I really like the recipe and think the ingredients work well for a very good tasting sauce. My one disagreement with the recipe is with the time required to properly cook the pork shoulder. One hour and thirty minutes is not sufficient and really requires about 3 hours. Given the additional time, the meat shreds beautifully and produces a very good ragu.

I made this recipe on a Friday and used it the next day for a dinner party. It was fabulous especially using mini rigatoni pasta. The only change I made was using 3 cups of roasted summer tomatoes (recipe from fine cooking august 2004) that I had made earlier and pureed.

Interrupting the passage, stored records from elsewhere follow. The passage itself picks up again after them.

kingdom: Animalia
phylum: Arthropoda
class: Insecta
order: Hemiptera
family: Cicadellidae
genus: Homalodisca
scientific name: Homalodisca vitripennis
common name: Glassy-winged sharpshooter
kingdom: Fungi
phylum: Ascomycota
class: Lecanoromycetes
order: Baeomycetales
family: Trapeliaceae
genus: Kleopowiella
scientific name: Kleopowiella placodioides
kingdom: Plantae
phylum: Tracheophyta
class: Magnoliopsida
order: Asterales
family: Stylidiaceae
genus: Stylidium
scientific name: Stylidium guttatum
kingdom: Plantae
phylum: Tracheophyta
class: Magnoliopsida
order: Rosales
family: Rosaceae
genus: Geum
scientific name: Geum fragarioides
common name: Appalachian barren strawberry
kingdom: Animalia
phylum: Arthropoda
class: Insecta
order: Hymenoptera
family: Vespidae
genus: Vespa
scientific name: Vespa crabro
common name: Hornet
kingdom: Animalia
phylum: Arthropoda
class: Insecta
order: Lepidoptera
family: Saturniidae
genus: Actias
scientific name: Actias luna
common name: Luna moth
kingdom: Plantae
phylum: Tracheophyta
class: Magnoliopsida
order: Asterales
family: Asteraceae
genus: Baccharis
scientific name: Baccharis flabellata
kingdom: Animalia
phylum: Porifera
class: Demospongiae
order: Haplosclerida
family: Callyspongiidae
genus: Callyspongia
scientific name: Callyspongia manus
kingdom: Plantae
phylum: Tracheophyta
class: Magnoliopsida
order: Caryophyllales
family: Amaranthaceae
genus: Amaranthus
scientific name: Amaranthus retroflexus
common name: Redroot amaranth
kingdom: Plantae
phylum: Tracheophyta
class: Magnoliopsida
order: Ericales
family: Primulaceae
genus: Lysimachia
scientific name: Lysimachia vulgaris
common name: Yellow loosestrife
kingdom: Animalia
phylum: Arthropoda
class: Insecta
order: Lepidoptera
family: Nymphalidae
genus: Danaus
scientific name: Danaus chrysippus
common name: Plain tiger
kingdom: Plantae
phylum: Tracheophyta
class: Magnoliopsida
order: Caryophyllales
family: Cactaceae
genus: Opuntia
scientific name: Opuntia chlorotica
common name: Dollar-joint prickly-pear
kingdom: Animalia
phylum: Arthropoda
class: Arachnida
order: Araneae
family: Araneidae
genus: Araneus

The sauces was rich and flavorful. The pork was tender and shredded easily. The only change I will do next time is to use spicy italian sausage just to give the dish a little kick.

I made this last weekend and it was absolutely fantastic. Started with a pork butt closer to 3 lbs, so I adjusted the other ingredients accordingly. I also added a little oregano and Italian seasoning mix near the end after tasting it and feeling it could use a little something extra. Our guests raved about it.

This turned out...OK. Biggest problem was the fork tenderness, or lack thereof, of the pork shoulder. I cooked this for almost two hours (recipe called for 90 minutes), and still needed a knife to slice (not shred) most of the pork into very small slices (i.e., 2x match sticks). Someone please correct me if I'm wrong, but I'm guessing the cooking time needs to be more like 3-4 hours to get the pork shoulder tender enough to be fork-shredded. (Note: I make a lot of pork BBQ, so I'm fully aware of pork consistency needed here.) Thanks.

This is a wonderful recipe. I used a 25.5 ounce bottle of Alessi Passata (strained tomatoes) and hot Italian sausages instead of sweet. I also added about a half teaspoon of cracked fennel seed and finished the sauce with a tablespoon of butter for added flavor and because I used a leaner cut of pork (loin - which was all I had). I refrigerated the sauce overnight to deepen and meld the flavors, I will be making this often.